Textos

El temple del paisajista

Juan Bosco Díaz Urmeneta, septiembre 2013



  • Si hemos de creer a ilustres viajeros, las montañas impulsan a salir de sí y a dejar en segundo plano los afanes que tejen el día a día. Petrarca, en el Mont Ventoux, se ve ante un espacio exterior inabarcable pero también frente a su propio interior, frente al conflicto entre el deseo de amor y fama, y sus convicciones cristianas. Leonardo, en el Monte Rosa, cree haber traspasado el umbral de las nubes y penetrado en el aire tenebroso, donde la luz, el fuego, llega sin tamiz del vapor de agua. Rousseau experimenta la unión directa con las cosas: una mirada gozosa en la que el pensamiento, ausente, no interfiere. Caspar David Friedrich en el Harz, los Montes de los Gigantes o los acantilados de Arkona deja que su pequeño yo se pierda en la gran naturaleza.
    Hoy, este desconcierto del paisaje es cada vez más desconocido. Fotos, filmaciones e incluso el propio senderismo franquean a la mirada el enclave natural más inaccesible pero obvian el esfuerzo y dejan que el cuerpo ignore la interpelación de la naturaleza. El aforismo de Henri Maldiney que define el paisaje como “el lugar sin lugar del ser perdido” es difícil de entender no sólo por su concisión, sino porque apenas nos sometemos al paisaje, esto es, a ese lugar que nos acoge pero no se nos entrega, y por ello, a la vez que nos atrae, nos desorienta: afina y multiplica la sensibilidad, pero se resiste al orden.
    El auténtico pintor de paisaje no se limita a poner ante los ojos panoramas, sino que incluye en sus obras la capacidad de interpelación de los espacios naturales: desde el patetismo de Jakob van Ruysdael a la tranquila solidez de las formas de Cézanne que intentaba hacer visible, decía, aun el aroma del paisaje.
    David López Panea ... mantiene tenazmente el temple del paisajista. Recorre los montes de Almería, incluso allí donde se pierde el sendero y no se sabe muy bien cómo bajar, rastrea la sierra de Grazalema o los entresijos de El Chorro. En su deambular no sólo encuentra señas naturales insospechadas, sino huellas de la acción humana: abandonados puestos de caza, restos de ingenios que un día llevaron agua a parajes hoy desérticos.

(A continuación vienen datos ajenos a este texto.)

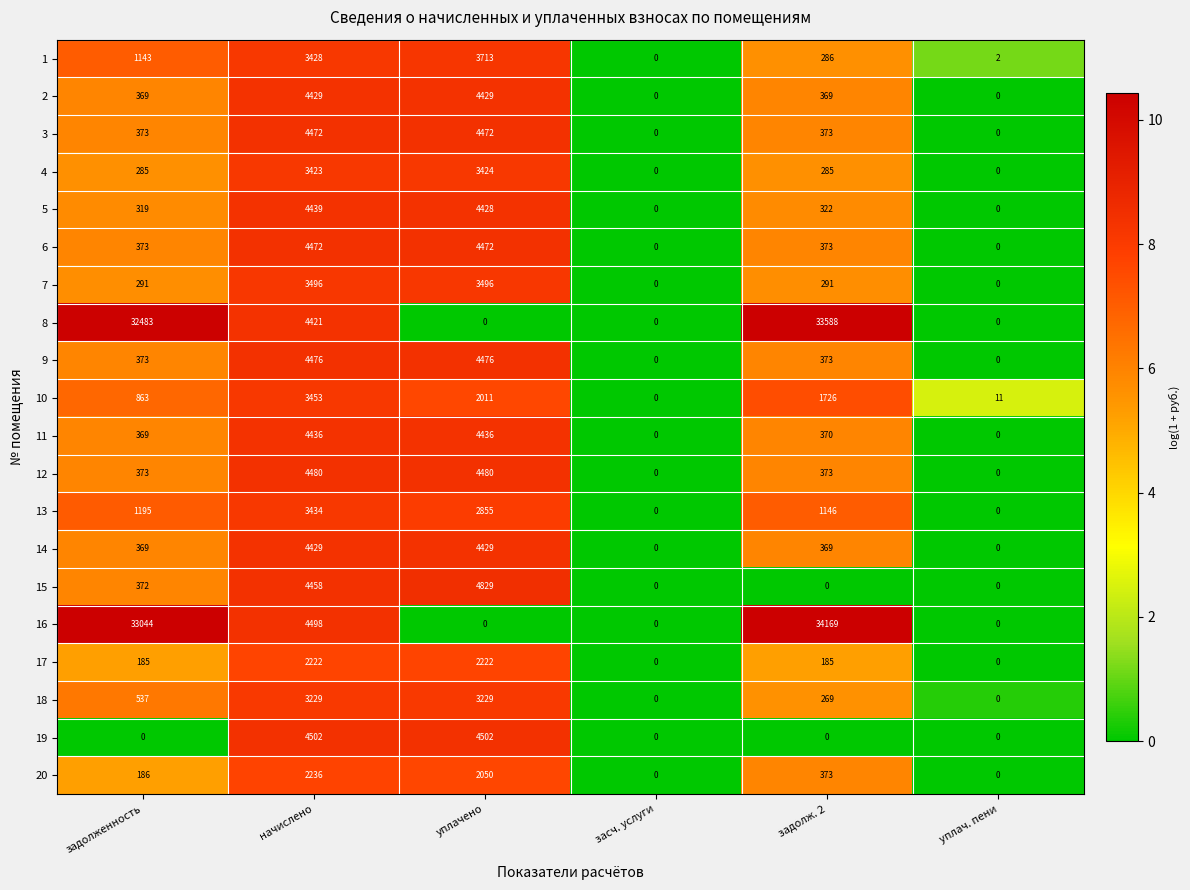

Where is 15 nearest to the value 2414?

задолженность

    Sus obras, más que ser réplicas de estos parajes, levantan acta de las relaciones que trabó con ellos, de las ideas, a veces contradictorias, que despertaron en él. Su trabajo se mueve así en un espacio impreciso: no se sitúa fuera del paisaje (así lo convertiría en escenografía) pero también evita reducirlo a mero sentimiento. Por otra parte, sus paisajes poseen algo de crónica de un abandono: reivindican la dureza natural (hoy olvidada), su pujanza (siempre en peligro de ser esquilmada) y también aquellas obras (acequias o molinos) con las que hombres y mujeres de otro tiempo intervinieron en la naturaleza para habitarla más que para explotarla.

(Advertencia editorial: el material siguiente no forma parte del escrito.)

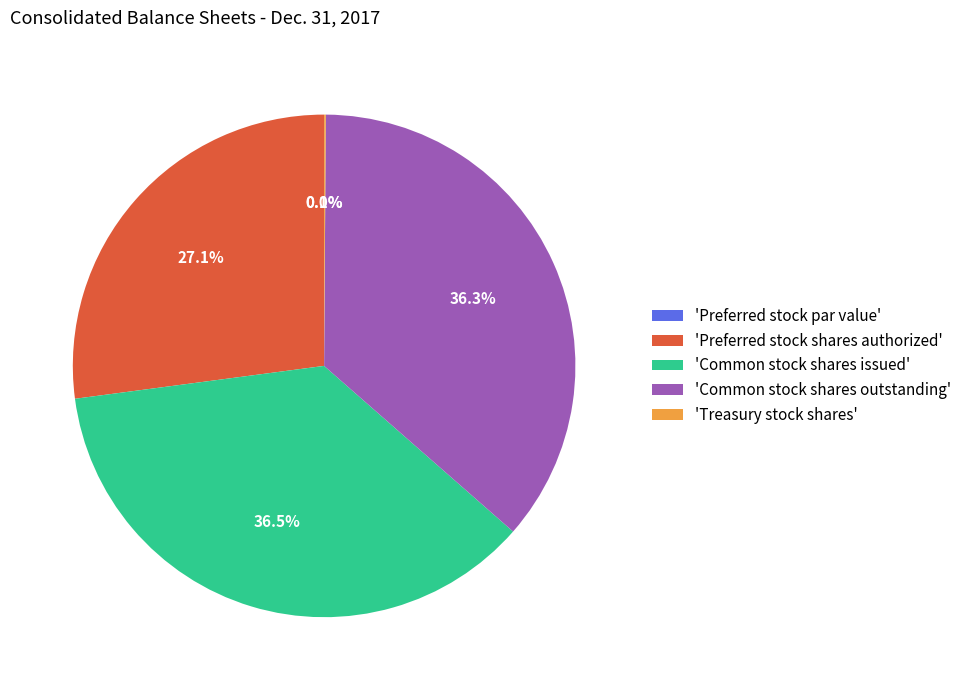

Does any single category account for the majority?

No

    Estas perspectivas tan diferentes encierran el riesgo de someter la naturaleza a nuestras ideas. Quizá por eso, López Panea sujeta sus paisajes a lenguajes plásticos precisos. Hace algunos años eligió el lenguaje que brota de la misma materia pictórica. La densidad del pigmento y la mirada cercana al objeto (ladera, roca, tierra) construían no una vista del paisaje sino su desconcierto al que me he referido antes. Ahora, esta carpeta, señala en otra dirección. Los impresos son parte de una larga serie de dibujos al carbón en los que López Panea emplea un lenguaje exclusivo del trazo. Sus dibujos evitan la mancha. La alternancia tonal entre luz y oscuridad se da sólo mediante líneas: ausentes en ciertos lugares, liberan la luminosidad del papel, y en otros se aproximan para evocar la densidad de la vegetación. Los dibujos tienen así ecos de la caligrafía característica de la plástica oriental.

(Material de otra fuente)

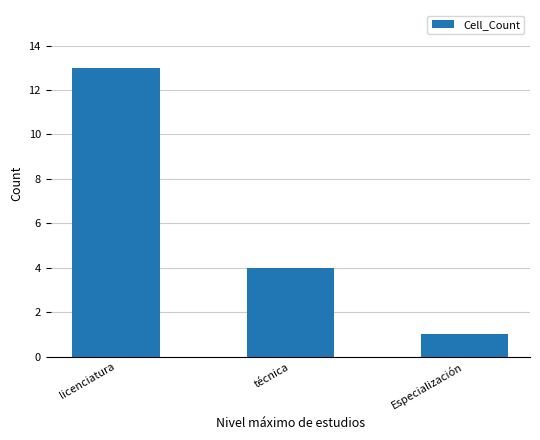

What is the sum of all values?

18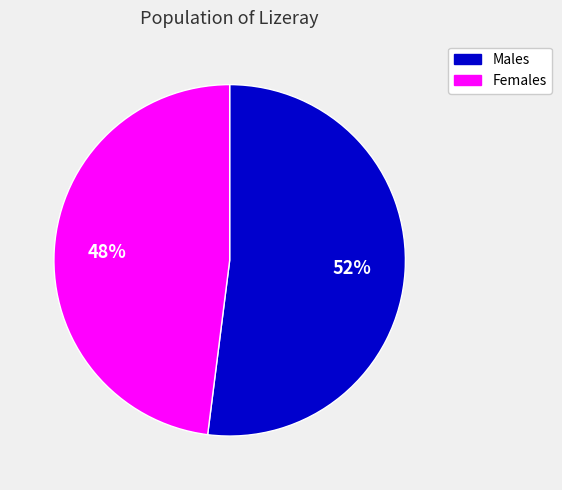

Is there a majority slice in this chart?

Yes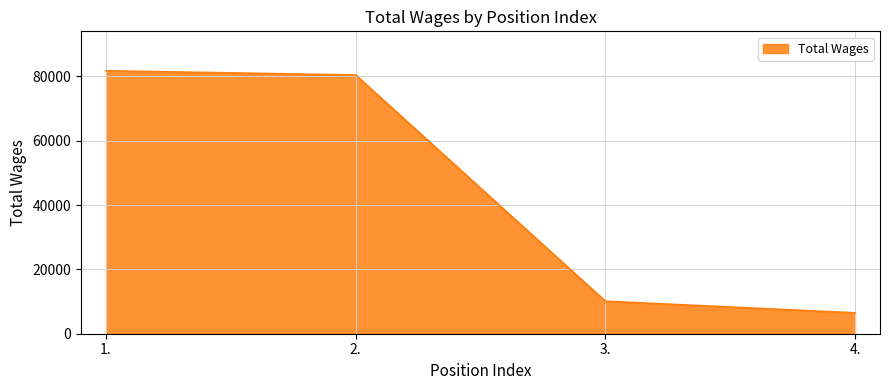

How many series are shown in this chart?

1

    Los rasgos naturales se transfieren a determinadas calidades del trazo: la materia del carbón está unida al gesto que la deposita en el papel. Todo esto confiere al dibujo dosis de abstracción y también de ascetismo. Una y otro convienen a la entereza de los paisajes que frecuenta el autor. Son obras ciertamente duras pero tienen una importante recompensa, el ritmo. La mirada, sorprendida al principio, descubre después, poco a poco, los tiempos del paisaje. Tiempos que están inscritos en la figura quizá porque retienen la cadencia de los gestos del pintor, siempre inciertos porque no siguen libretto ni guión previos, sino que surgen del mismo toma y daca entre el autor y la obra. Intercambio que prolonga de algún modo el que se da entre viajero y entorno natural. Puede que esta sea la razón por la que estos dibujos retienen el desconcierto del paisaje y lo proponen a la mirada.